→ READING TEXT
....

I was up by Weston I've been lucky to get broward only which I prefer since I like by 441 n county line


----------



## CarmenFlexDriver

Yalina said:


> I was up by Weston I've been lucky to get broward only which I prefer since I like by 441 n county line


 Interesting to know. I guess it's official that our delivery area has completely shifted. I haven't been west(edited) of 95 in a month or more and seems dmi3 handles all the west broward routes now.
They need a warehouse off 595 around 441 or the turnpike. Why they don't build a warehouse in broward county is a mystery........like most else with amazon. 99% of the deliveries are there and were now close to touching the palm beach county line.


----------



## Yalina

CarmenFlexDriver said:


> Interesting to know. I guess it's official that our delivery area has completely shifted. I haven't been east of 95 in a month or more and seems dmi3 handles all the west broward routes now.

....

→ SUPPLIED INFORMATION
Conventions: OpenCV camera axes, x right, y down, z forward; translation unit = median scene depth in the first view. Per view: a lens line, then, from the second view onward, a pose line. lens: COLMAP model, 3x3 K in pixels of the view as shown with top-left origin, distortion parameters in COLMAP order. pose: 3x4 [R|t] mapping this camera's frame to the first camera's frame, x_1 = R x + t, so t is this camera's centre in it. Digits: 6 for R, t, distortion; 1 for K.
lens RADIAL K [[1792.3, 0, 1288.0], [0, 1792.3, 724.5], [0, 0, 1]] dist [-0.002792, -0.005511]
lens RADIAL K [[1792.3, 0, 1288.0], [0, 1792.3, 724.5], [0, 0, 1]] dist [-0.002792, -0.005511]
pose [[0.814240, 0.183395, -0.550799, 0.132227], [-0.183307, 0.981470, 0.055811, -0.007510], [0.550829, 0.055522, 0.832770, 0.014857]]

....

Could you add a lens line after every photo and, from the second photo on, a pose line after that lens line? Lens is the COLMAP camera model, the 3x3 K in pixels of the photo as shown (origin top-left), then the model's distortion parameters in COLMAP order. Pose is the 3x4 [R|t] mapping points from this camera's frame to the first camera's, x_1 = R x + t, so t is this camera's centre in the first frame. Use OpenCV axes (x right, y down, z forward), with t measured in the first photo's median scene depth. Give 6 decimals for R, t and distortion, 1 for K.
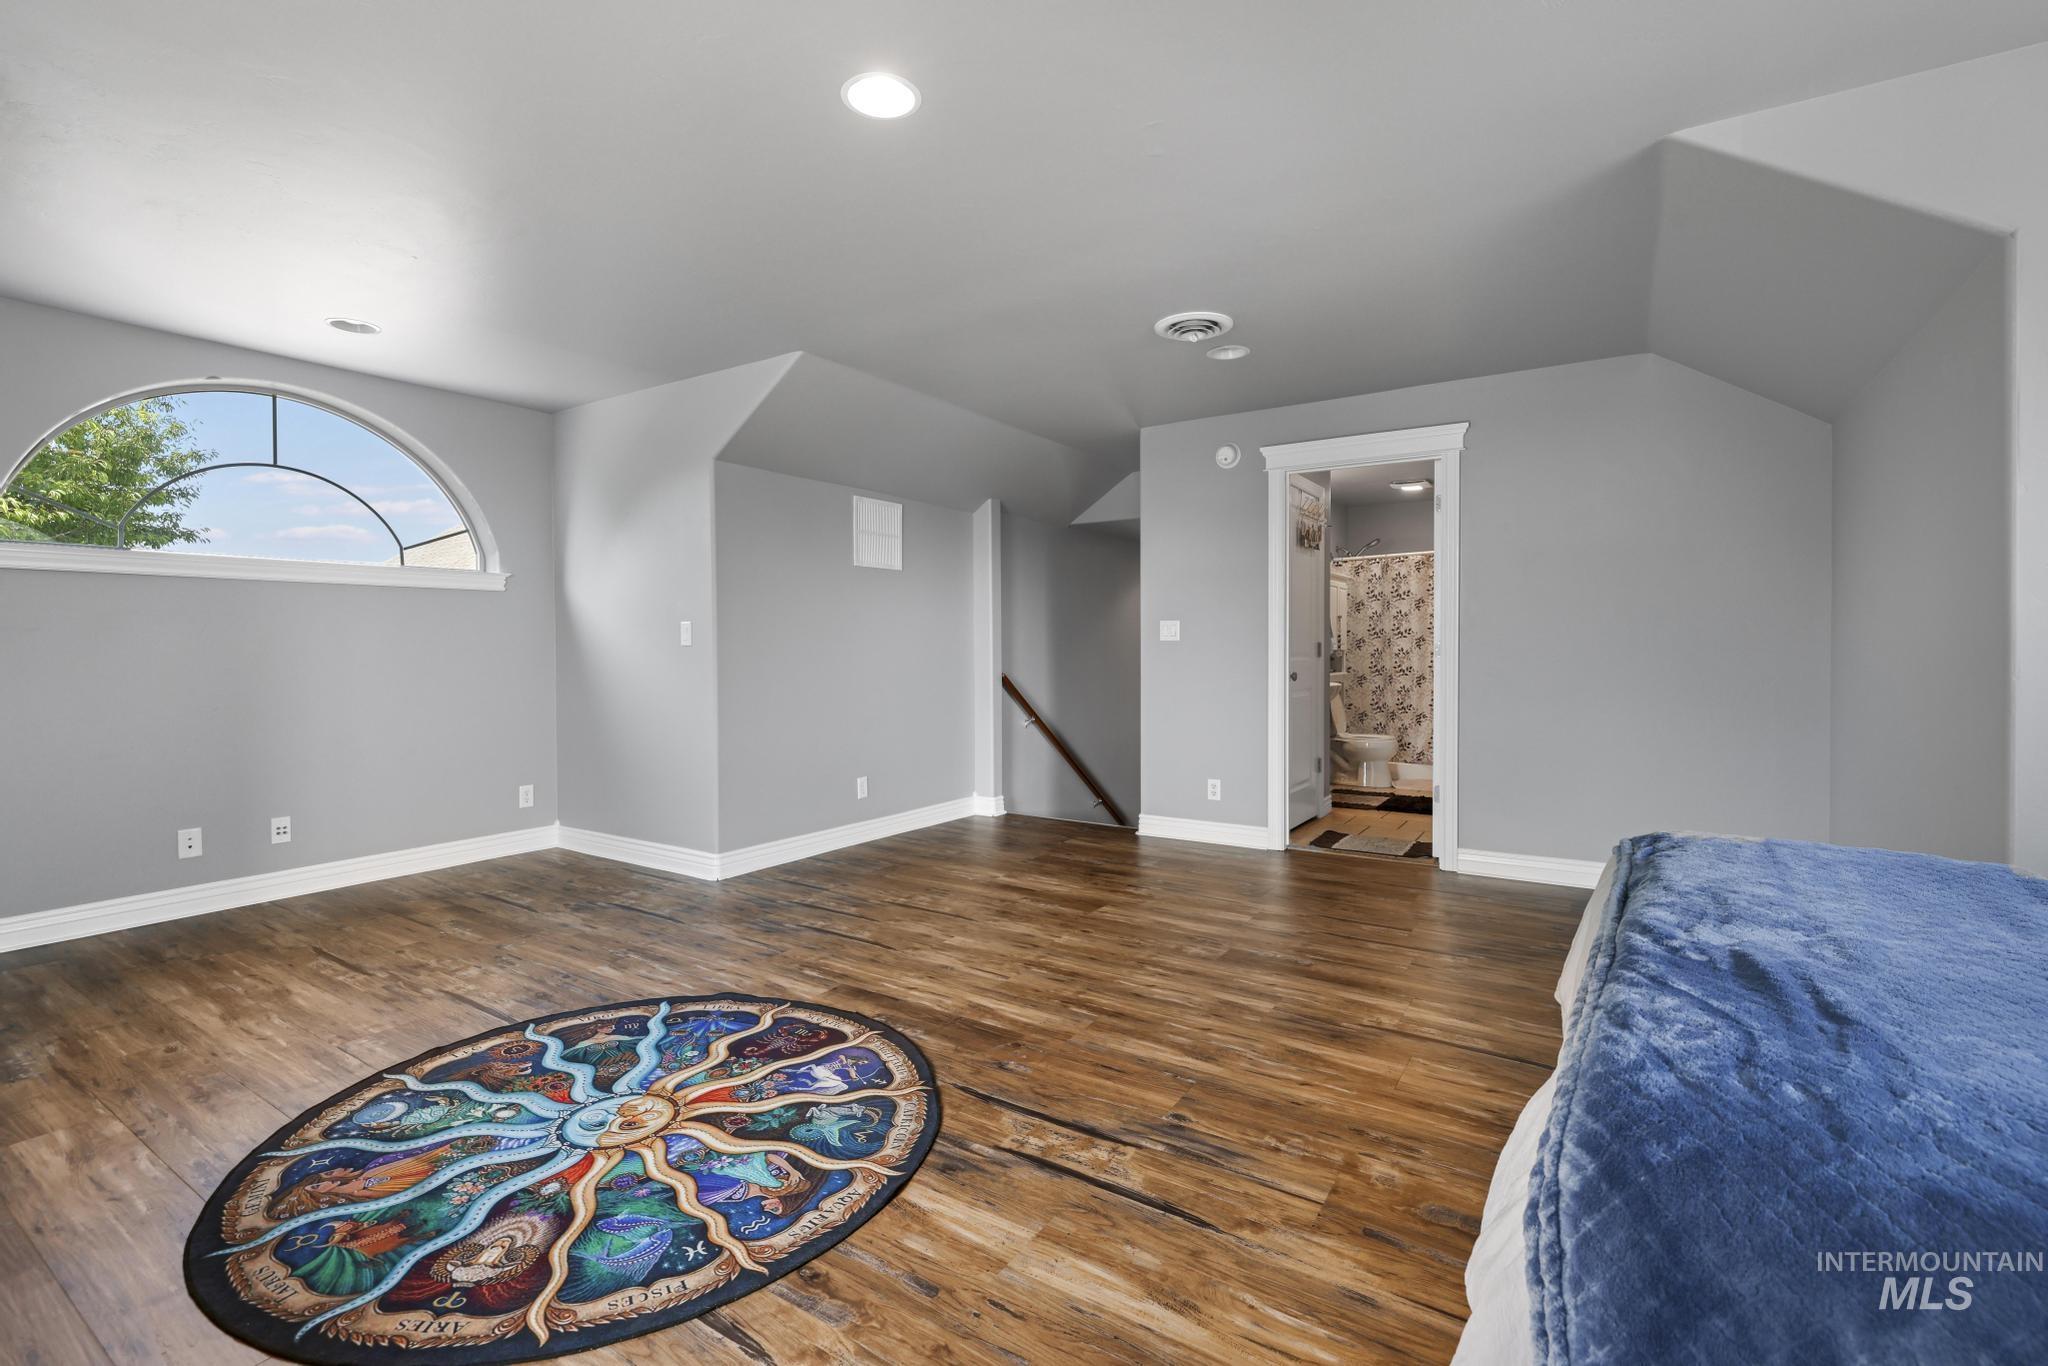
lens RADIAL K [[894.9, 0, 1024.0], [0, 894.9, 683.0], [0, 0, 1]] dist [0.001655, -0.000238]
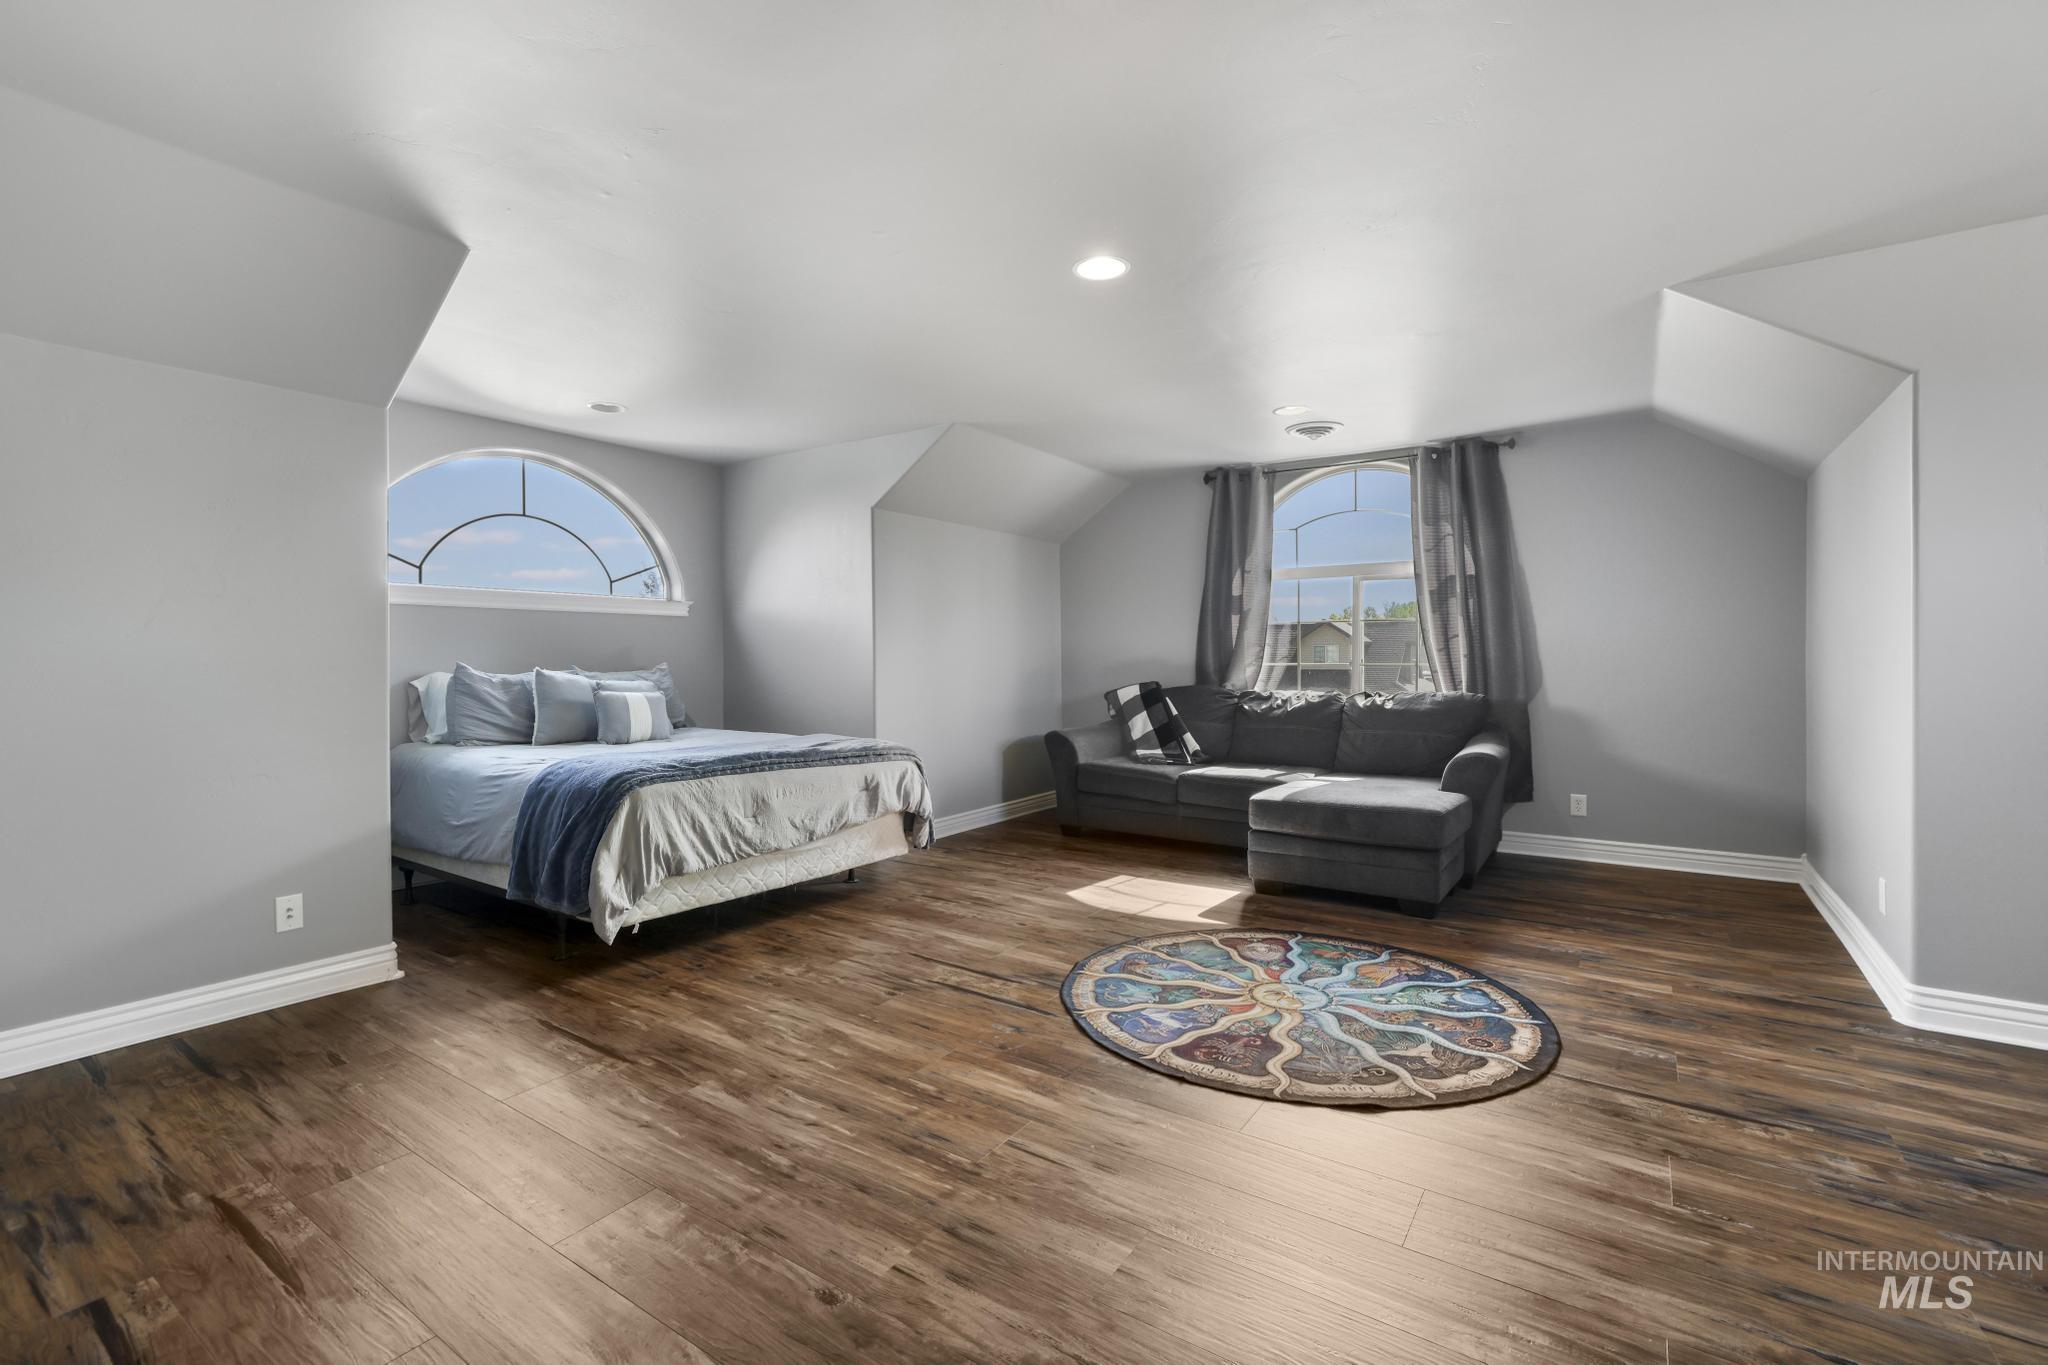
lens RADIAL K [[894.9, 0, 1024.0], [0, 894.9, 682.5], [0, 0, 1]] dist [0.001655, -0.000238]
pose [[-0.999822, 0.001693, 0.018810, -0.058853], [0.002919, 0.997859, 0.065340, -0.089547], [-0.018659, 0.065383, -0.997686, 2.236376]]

....

→ WORK ORDER
Please recast the paragraph of the delivery-area thread that begins "They need a warehouse off 595" as a short bulleted list, keeping its main facts. Nothing in the material matters here.

→ WRITTEN ANSWER
- A warehouse is needed off 595, near 441 or the turnpike.
- Why Amazon doesn't build a warehouse in Broward County is a mystery, like most things with Amazon.
- 99% of the deliveries are in Broward.
- Deliveries now reach almost to the Palm Beach County line.